About the project
Inflammatory bowel disease (IBD) represents chronic complex disorders of the alimentary tract, Crohn’s disease (CD) and ulcerative colitis (UC).
The pathogenesis of IBD is unknown, but it is believed that there is an interaction between genetic and environmental factors. The highest risk factor of IBD is having a first-degree relative with IBD.
The missing heritability
The estimated heritability from twin studies is high unlike the heritability based on genetic loci associated with IBD identified in genome-wide association studies (GWAS). This gap is called “the missing heritability of IBD”, suggesting that shared household plays an important role in the development of IBD.

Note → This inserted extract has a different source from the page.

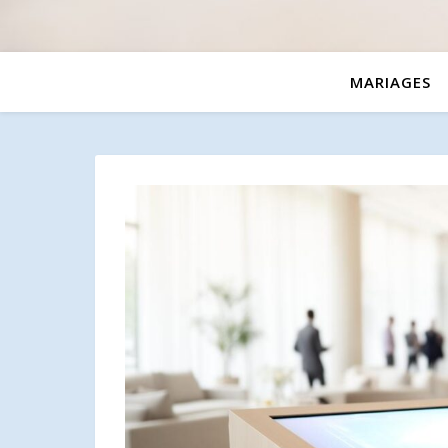
MARIAGES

Shared environmental factors can potentially activate pathways involved in the pathogenesis of IBD by modulating the gut microbiome and gene expression, via epigenetic mechanisms, in genetically susceptible hosts.
Collection of data
The present study is based on the IBD-probands who participated in the IBSEN III study and reported at least one first-degree relative with IBD. This is a group of 207 patients. Twenty IBD patients reported more than two cases of IBD in their family (defined as Multiplex family).
Aim of research
The aim om this project is to analyze biological material from multiplex families, comparing the epigenetic and microbial profiles between those with and without IBD and those with and without kinship.
We hope to find new epigenetic and microbial markers for IBD that might be useful as diagnostic and prognostic tools for IBD and to improve the health of IBD patients.